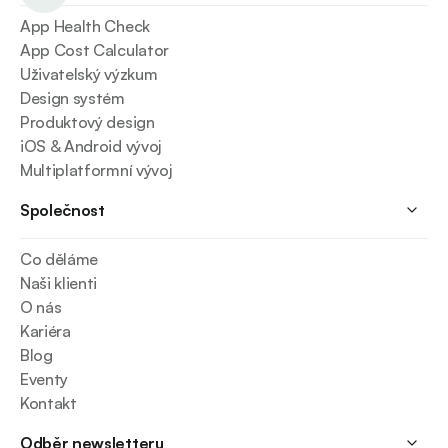
App Health Check
App Cost Calculator
Uživatelský výzkum
Design systém
Produktový design
iOS & Android vývoj
Multiplatformní vývoj
Společnost
Co děláme
Naši klienti
O nás
Kariéra
Blog
Eventy
Kontakt
Odběr newsletteru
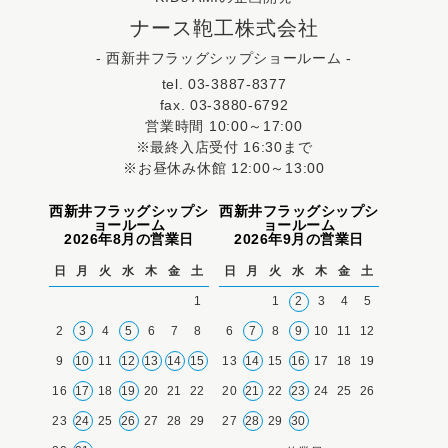
ナース鞄工株式会社
- 西新井フラッグシップショールーム -
tel. 03-3887-8377
fax. 03-3880-6792
営業時間 10:00～17:00
※最終入店受付 16:30まで
※お昼休み休館 12:00～13:00
西新井フラッグシップシ
西新井フラッグシップシ
ョールーム
ョールーム
2026年8月の営業日
2026年9月の営業日
日
月
火
水
木
金
土
日
月
火
水
木
金
土
1
1
2
3
4
5
2
3
4
5
6
7
8
6
7
8
9
10
11
12
9
10
11
12
13
14
15
13
14
15
16
17
18
19
16
17
18
19
20
21
22
20
21
22
23
24
25
26
23
24
25
26
27
28
29
27
28
29
30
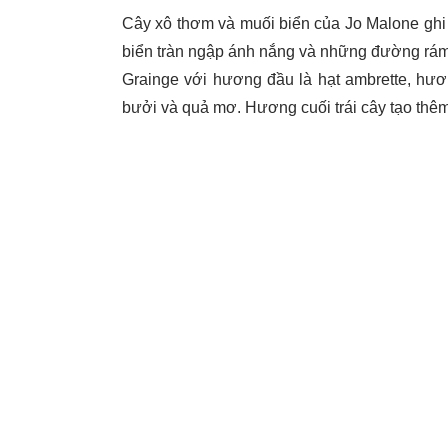
Cây xô thơm và muối biển của Jo Malone ghi l
biển tràn ngập ánh nắng và những đường rám 
Grainge với hương đầu là hạt ambrette, hươ
bưởi và quả mơ. Hương cuối trái cây tạo thêm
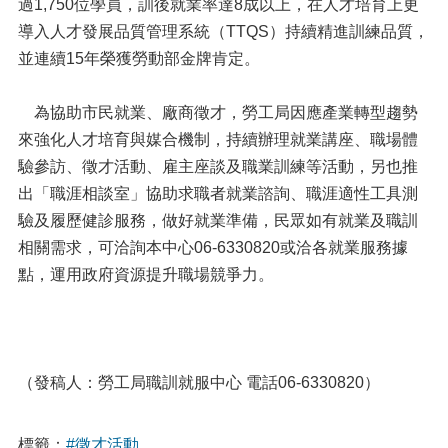
過1,750位學員，訓後就業率達8成以上，在人才培育上更
導入人才發展品質管理系統（TTQS）持續精進訓練品質，
並連續15年榮獲勞動部金牌肯定。
為協助市民就業、廠商徵才，勞工局因應產業轉型趨勢
來強化人才培育與媒合機制，持續辦理就業講座、職場體
驗參訪、徵才活動、雇主座談及職業訓練等活動，另也推
出「職涯相談室」協助求職者就業諮詢、職涯適性工具測
驗及履歷健診服務，做好就業準備，民眾如有就業及職訓
相關需求，可洽詢本中心06-6330820或洽各就業服務據
點，運用政府資源提升職場競爭力。
（發稿人：勞工局職訓就服中心 電話06-6330820）
標籤：
#徵才活動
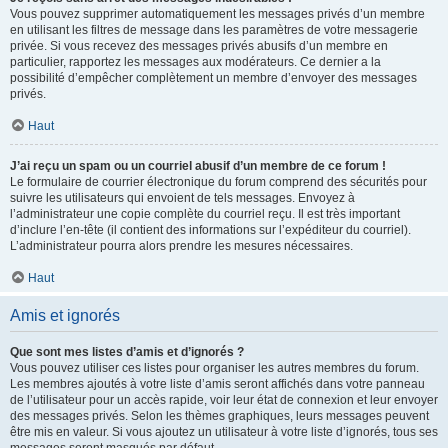
Vous pouvez supprimer automatiquement les messages privés d’un membre
en utilisant les filtres de message dans les paramètres de votre messagerie
privée. Si vous recevez des messages privés abusifs d’un membre en
particulier, rapportez les messages aux modérateurs. Ce dernier a la
possibilité d’empêcher complètement un membre d’envoyer des messages
privés.
Haut
J’ai reçu un spam ou un courriel abusif d’un membre de ce forum !
Le formulaire de courrier électronique du forum comprend des sécurités pour
suivre les utilisateurs qui envoient de tels messages. Envoyez à
l’administrateur une copie complète du courriel reçu. Il est très important
d’inclure l’en-tête (il contient des informations sur l’expéditeur du courriel).
L’administrateur pourra alors prendre les mesures nécessaires.
Haut
Amis et ignorés
Que sont mes listes d’amis et d’ignorés ?
Vous pouvez utiliser ces listes pour organiser les autres membres du forum.
Les membres ajoutés à votre liste d’amis seront affichés dans votre panneau
de l’utilisateur pour un accès rapide, voir leur état de connexion et leur envoyer
des messages privés. Selon les thèmes graphiques, leurs messages peuvent
être mis en valeur. Si vous ajoutez un utilisateur à votre liste d’ignorés, tous ses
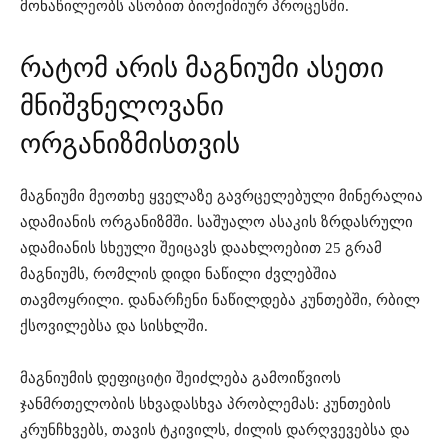
მონაწილეობს ასობით ბიოქიმიურ პროცესში.
რატომ არის მაგნიუმი ასეთი
მნიშვნელოვანი
ორგანიზმისთვის
მაგნიუმი მეოთხე ყველაზე გავრცელებული მინერალია
ადამიანის ორგანიზმში. საშუალო ასაკის ზრდასრული
ადამიანის სხეული შეიცავს დაახლოებით 25 გრამ
მაგნიუმს, რომლის დიდი ნაწილი ძვლებშია
თავმოყრილი. დანარჩენი ნაწილდება კუნთებში, რბილ
ქსოვილებსა და სისხლში.
მაგნიუმის დეფიციტი შეიძლება გამოიწვიოს
ჯანმრთელობის სხვადასხვა პრობლემას: კუნთების
კრუნჩხვებს, თავის ტკივილს, ძილის დარღვევებსა და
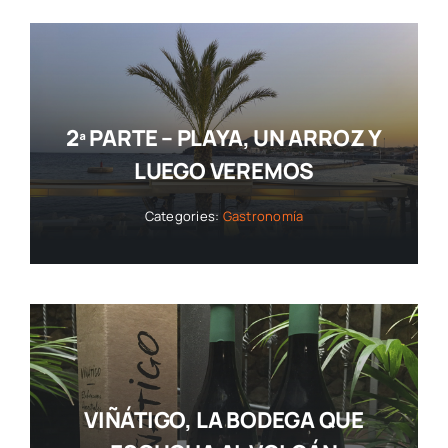
2ª PARTE – PLAYA, UN ARROZ Y
LUEGO VEREMOS
Categories:
Gastronomía
VIÑÁTIGO, LA BODEGA QUE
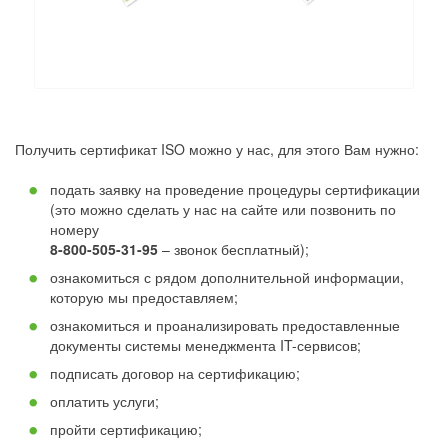
Получить сертификат ISO можно у нас, для этого Вам нужно:
подать заявку на проведение процедуры сертификации
(это можно сделать у нас на сайте или позвонить по
номеру
8-800-505-31-95
– звонок бесплатный);
ознакомиться с рядом дополнительной информации,
которую мы предоставляем;
ознакомиться и проанализировать предоставленные
документы системы менеджмента IT-сервисов;
подписать договор на сертификацию;
оплатить услуги;
пройти сертификацию;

◆ **TASK INSTRUCTIONS**
Output only the stretch above from the line with "d’inclure l’en-tête (il" through the line with "LUEGO VEREMOS", reproduced exactly. Exclude pictures.

◆ **RESPONSE TO THIS TASK**
d’inclure l’en-tête (il contient des informations sur l’expéditeur du courriel).
L’administrateur pourra alors prendre les mesures nécessaires.
Haut
Amis et ignorés
Que sont mes listes d’amis et d’ignorés ?
Vous pouvez utiliser ces listes pour organiser les autres membres du forum.
Les membres ajoutés à votre liste d’amis seront affichés dans votre panneau
de l’utilisateur pour un accès rapide, voir leur état de connexion et leur envoyer
des messages privés. Selon les thèmes graphiques, leurs messages peuvent
être mis en valeur. Si vous ajoutez un utilisateur à votre liste d’ignorés, tous ses
მონაწილეობს ასობით ბიოქიმიურ პროცესში.
რატომ არის მაგნიუმი ასეთი
მნიშვნელოვანი
ორგანიზმისთვის
მაგნიუმი მეოთხე ყველაზე გავრცელებული მინერალია
ადამიანის ორგანიზმში. საშუალო ასაკის ზრდასრული
ადამიანის სხეული შეიცავს დაახლოებით 25 გრამ
მაგნიუმს, რომლის დიდი ნაწილი ძვლებშია
თავმოყრილი. დანარჩენი ნაწილდება კუნთებში, რბილ
ქსოვილებსა და სისხლში.
მაგნიუმის დეფიციტი შეიძლება გამოიწვიოს
ჯანმრთელობის სხვადასხვა პრობლემას: კუნთების
კრუნჩხვებს, თავის ტკივილს, ძილის დარღვევებსა და
2ª PARTE – PLAYA, UN ARROZ Y
LUEGO VEREMOS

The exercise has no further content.